Gli Anni Venti hanno messo nel mirino Matteo Salvini prima con l’inchiesta Open Arms e ora il governo di Giorgia Meloni per l’operazione Albania, stoppata dalla magistratura. Il ministro Nordio, ex pm assai inviso alla sinistra perché osò provare a intaccarne i santuari, si è permesso di ricordare che i giudici dovrebbero limitarsi ad applicare la legge perché è la politica che è depositaria del potere di produrre le norme. Ma Magistratura democratica teorizza da anni che contro una “politica insufficiente o corrotta” sono i giudici a dover esercitare la “supplenza”. Il conflitto è evidente e solidificato, mezzo secolo di inchieste strabiche con l’occhio rivolto solo da una parte (persino l’Udeur di Mastella fu ucciso perché da ministro pensava a una riforma, gli arrestarono la moglie) certificano uno scontro pervicacemente ricercato con meccanismi eversivi rispetto al libero confronto democratico.

L’ultima esondazione riguarda i cosiddetti “diritti civili” e arriva dritta ai vertici della Corte Costituzionale, che oggi non a caso è presieduta da un fu parlamentare del Pci e del Pds, così come il Csm è stato guidato dal responsabile Giustizia del Pd. Scrive Nello Rossi, leader di Magistratura democratica sulla testata della corrente che si chiama Questione giustizia: “In società in cui ciascun individuo può ritrovarsi a far parte di una delle molte minoranze che compongano la collettività è fortissima l’esigenza di una magistratura che assolva un incisivo ruolo di garanzia dei diritti individuali e della dignità delle persone.

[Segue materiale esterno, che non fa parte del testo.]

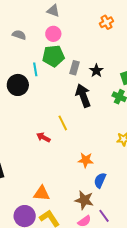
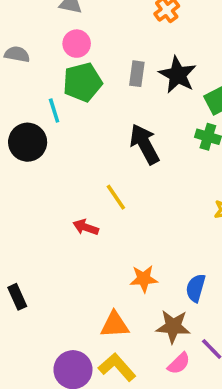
gray rectangle: (74, 68) -> (137, 74), moved
black star: (96, 71) -> (178, 75), moved, size x1.5
orange star: (86, 160) -> (144, 279), moved
orange triangle: (42, 193) -> (115, 325), moved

A mero titolo di esempio penso all’affermazione di diritti dolorosi come quelli relativi al fine vita; alle soluzioni offerte sul terreno dell’eguaglianza di genere; alla protezione di diritti umani fondamentali come nel caso dei migranti; alle azioni a tutela dei risparmiatori e delle finanze pubbliche in contesti finanziari sempre più complicati e vorticosi”. Ecco, questo “incisivo ruolo” è preteso e agito attraverso inchieste e sentenze strabiche perché mirate in un’unica direzione che prescindono dalla volontà espressa dal popolo italiano, anzi spesso ribaltandola (lo si vedrà presto sulla questione utero in affitto).

Poiché io non credo che da mezzo secolo tutti gli oppositori della sinistra che hanno governato, da Aldo Moro a Matteo Salvini passando per Andreotti e Craxi e Berlusconi, siano stati una banda di malfattori mafiosi o corrotti contrastati da angelici comunisti e postcomunisti dediti al bene collettivo, ritengo che qui ci sia un enorme problema da correggere, una stortura da raddrizzare. Il male sempre e solo da una parte con l’altra, candida, a perseguitarlo può essere la narrazione dell’Espresso di Camilla Cederna, di Repubblica di Eugenio Scalfari e successori, dei figli del Sessantotto e del Settantasette che ancora governano la sclerotica informazione dominante in Italia. Ma non è una narrazione credibile, specie se si fa potere con antidemocratiche inchieste o sentenze. Questo conflitto va regolato.